(Records for the task Opens)
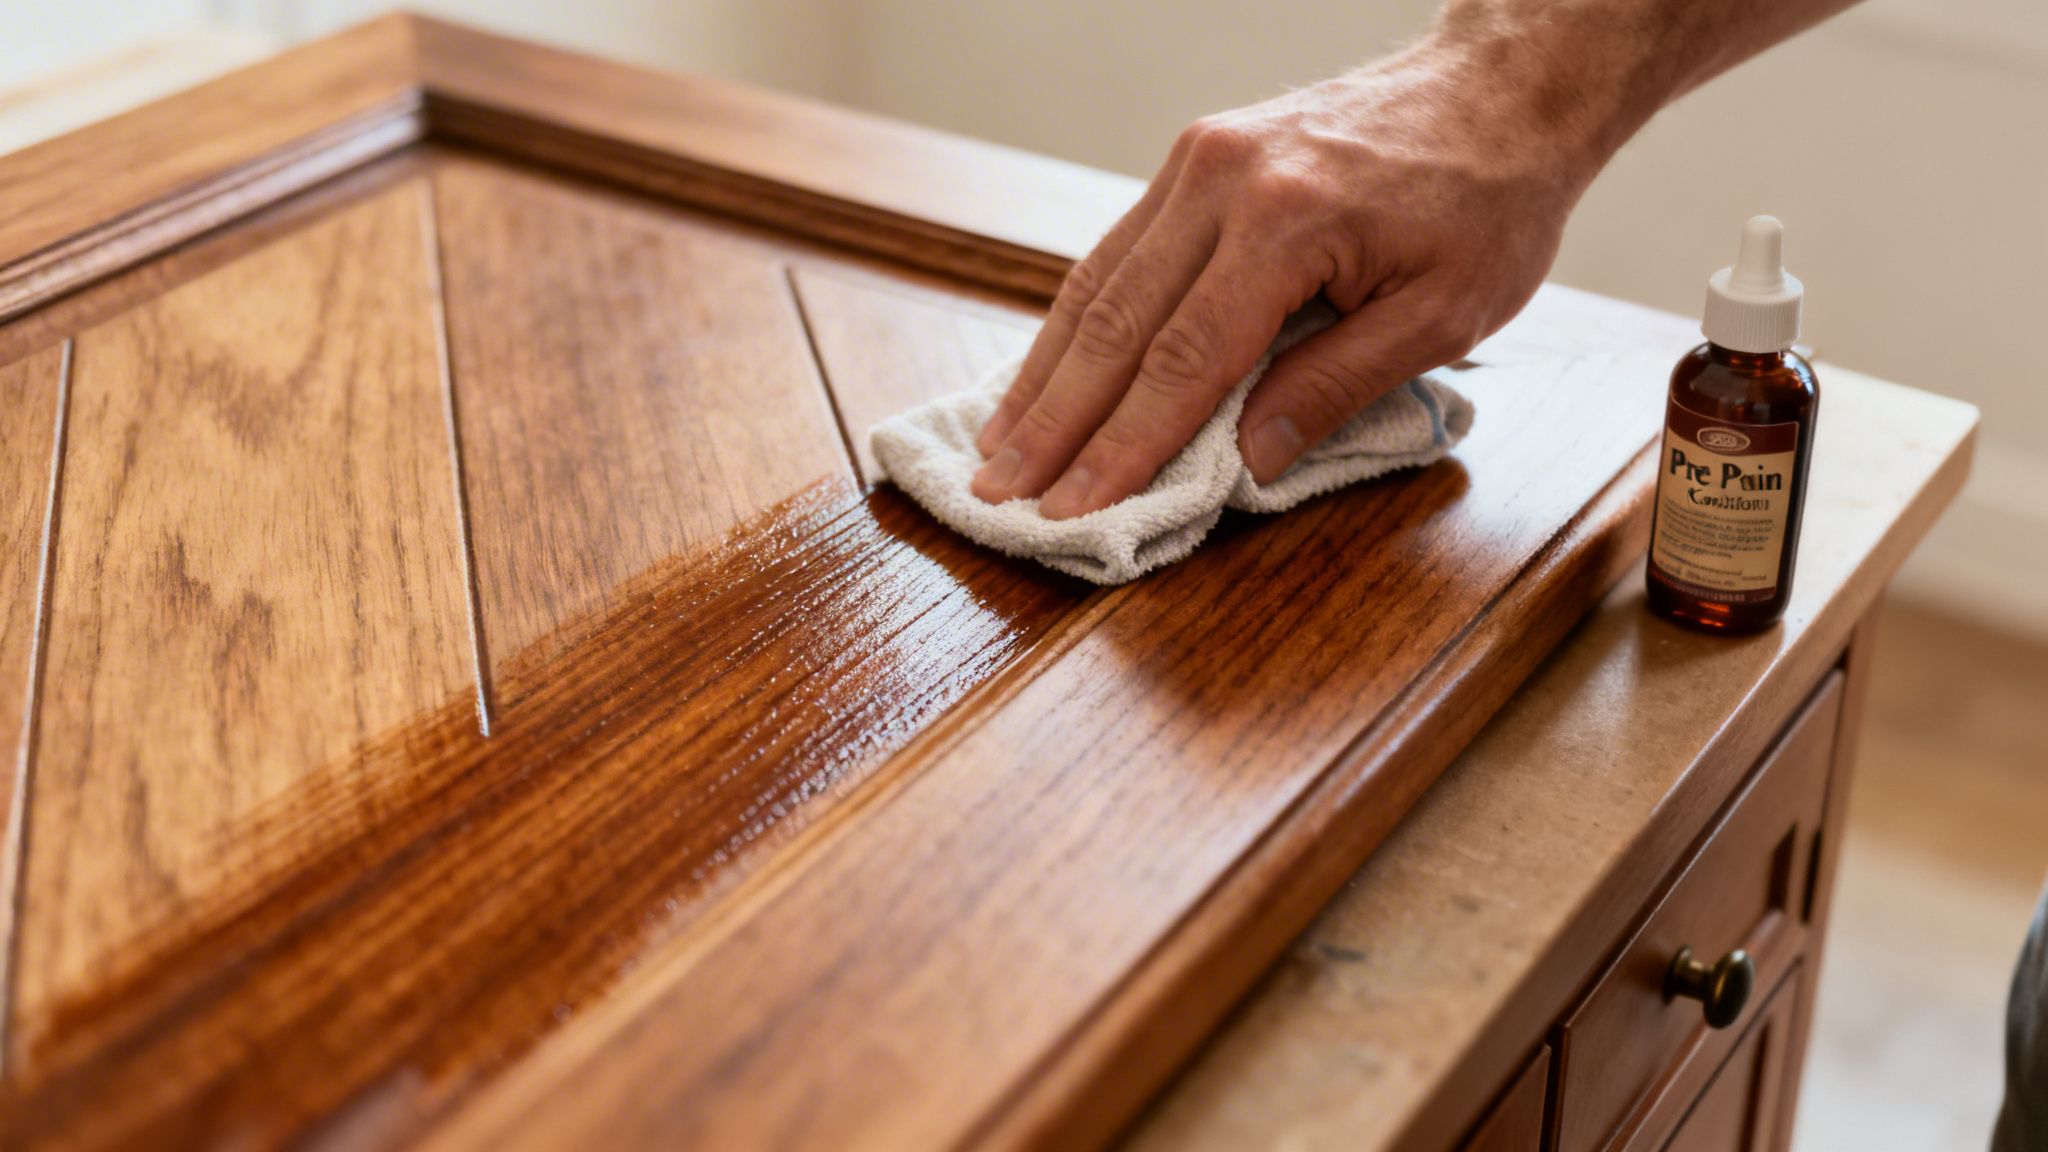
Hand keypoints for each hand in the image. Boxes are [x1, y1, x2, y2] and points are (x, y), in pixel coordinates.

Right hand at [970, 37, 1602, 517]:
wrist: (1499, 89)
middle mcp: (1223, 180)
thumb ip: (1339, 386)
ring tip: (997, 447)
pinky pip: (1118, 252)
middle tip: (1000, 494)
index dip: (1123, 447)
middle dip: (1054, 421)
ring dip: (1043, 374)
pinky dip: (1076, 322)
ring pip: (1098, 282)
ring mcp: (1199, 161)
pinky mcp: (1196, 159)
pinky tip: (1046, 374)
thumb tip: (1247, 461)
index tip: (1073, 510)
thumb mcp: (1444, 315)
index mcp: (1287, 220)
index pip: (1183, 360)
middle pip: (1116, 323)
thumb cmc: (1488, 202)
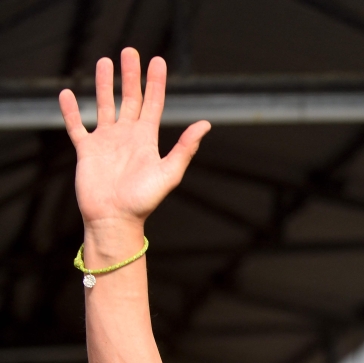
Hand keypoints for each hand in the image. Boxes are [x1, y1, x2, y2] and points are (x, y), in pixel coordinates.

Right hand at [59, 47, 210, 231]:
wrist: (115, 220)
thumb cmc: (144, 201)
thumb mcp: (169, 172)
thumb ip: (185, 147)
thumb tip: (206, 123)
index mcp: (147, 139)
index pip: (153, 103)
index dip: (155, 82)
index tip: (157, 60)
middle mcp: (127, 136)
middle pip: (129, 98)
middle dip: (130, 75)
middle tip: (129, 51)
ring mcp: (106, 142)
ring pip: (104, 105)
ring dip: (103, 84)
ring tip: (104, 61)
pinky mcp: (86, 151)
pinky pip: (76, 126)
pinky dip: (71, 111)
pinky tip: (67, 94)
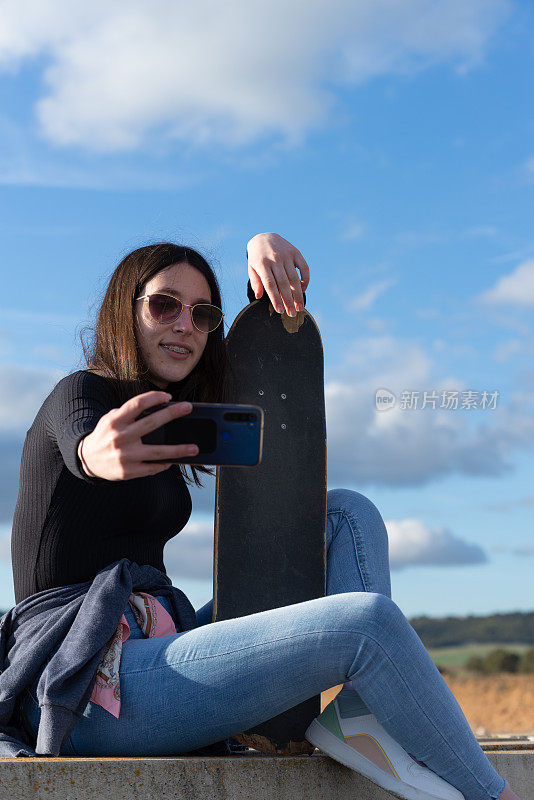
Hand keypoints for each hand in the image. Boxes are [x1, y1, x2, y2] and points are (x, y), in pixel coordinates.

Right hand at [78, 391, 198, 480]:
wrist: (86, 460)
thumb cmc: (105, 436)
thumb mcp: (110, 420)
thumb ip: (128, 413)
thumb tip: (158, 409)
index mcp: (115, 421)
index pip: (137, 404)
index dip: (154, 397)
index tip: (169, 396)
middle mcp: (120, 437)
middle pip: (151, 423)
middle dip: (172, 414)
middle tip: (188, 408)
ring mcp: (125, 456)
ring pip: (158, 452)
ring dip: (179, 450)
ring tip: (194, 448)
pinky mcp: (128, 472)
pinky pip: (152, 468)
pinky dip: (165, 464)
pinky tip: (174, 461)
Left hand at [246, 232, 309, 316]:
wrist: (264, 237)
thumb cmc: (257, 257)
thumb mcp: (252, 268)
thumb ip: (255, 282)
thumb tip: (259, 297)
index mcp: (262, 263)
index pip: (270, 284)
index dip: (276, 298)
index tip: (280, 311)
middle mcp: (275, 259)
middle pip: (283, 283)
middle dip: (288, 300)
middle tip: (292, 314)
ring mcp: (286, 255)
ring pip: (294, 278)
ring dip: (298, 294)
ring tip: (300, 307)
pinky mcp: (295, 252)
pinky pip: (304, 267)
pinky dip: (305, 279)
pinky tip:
(Records for the task Closes)
== Problem requirements ==
Can the entries above be repeated exactly, without their pictures?

== Written solution ==
Hand keypoints for each hand in the image. Boxes are [x1, y1, x2, y2] and points are (x, y), in pixel coordinates.

Right hand at [970, 37, 1602, 517]:
wrist: (1499, 89)
middle mcp: (1223, 180)
thumb ip: (1339, 386)
ring tip: (997, 447)
pinky pip: (1118, 252)
middle tip: (1000, 494)
index dip: (1123, 447)
middle dip: (1054, 421)
ring dip: (1043, 374)
pinky dip: (1076, 322)
ring pip: (1098, 282)
ring mcp: (1199, 161)
pinky mcp: (1196, 159)
pinky tip: (1046, 374)
thumb tip: (1247, 461)
index tip: (1073, 510)
thumb mcp: (1444, 315)
index mcp: (1287, 220)
index pip: (1183, 360)
middle pip: (1116, 323)
thumb cmc: (1488, 202)
Hand keypoints for each hand in the image. Boxes are [x1, y1, x2, y2] and points are (x, y), in pixel coordinates.

Right hand at [59, 47, 210, 231]:
wrist: (115, 220)
thumb cmc: (144, 201)
thumb mcp: (169, 172)
thumb ip: (185, 147)
thumb tip: (206, 123)
index mcp: (147, 139)
index pip: (153, 103)
index dip: (155, 82)
index tip: (157, 60)
middle mcp: (127, 136)
middle pip: (129, 98)
middle dip: (130, 75)
middle tip: (129, 51)
ring mcp: (106, 142)
ring pip: (104, 105)
ring dip: (103, 84)
ring tip: (104, 61)
pinky mcp: (86, 151)
pinky pip: (76, 126)
pinky dip: (71, 111)
pinky tip: (67, 94)
Hand keypoints for each hand in the image. Boxes are [x1, y1, x2, y2] and points are (x, y), in pixel coordinates.

Right hand at [78, 391, 198, 480]:
wrist: (86, 460)
thumb cmc: (105, 436)
thumb mcp: (110, 420)
thumb ip: (128, 413)
thumb tip: (158, 409)
index mcp: (115, 421)
index pip: (137, 404)
index dip: (154, 397)
index tip: (169, 396)
middle mcp: (120, 437)
middle pip: (151, 423)
middle dip: (172, 414)
middle tip: (188, 408)
ring mcp: (125, 456)
ring pip: (158, 452)
ring dip: (179, 450)
ring tip: (194, 448)
pinky mcp: (128, 472)
pinky pip: (152, 468)
pinky dip: (165, 464)
pinky tip: (174, 461)
Left hand at [246, 232, 309, 316]:
wrist: (264, 237)
thumb cmc: (257, 257)
thumb mcp: (252, 268)
thumb ip: (255, 282)
thumb tip: (259, 297)
index mcp: (262, 263)
index pip: (270, 284)
index dip: (276, 298)
index tip: (280, 311)
middle mcp: (275, 259)
middle pip: (283, 283)
middle dip: (288, 300)
middle tip: (292, 314)
ring mcp: (286, 255)
ring pip: (294, 278)
ring dip: (298, 294)
ring tip: (300, 307)
pinky mcp: (295, 252)
pinky pip: (304, 267)
pinky dip: (305, 279)
pinky tip:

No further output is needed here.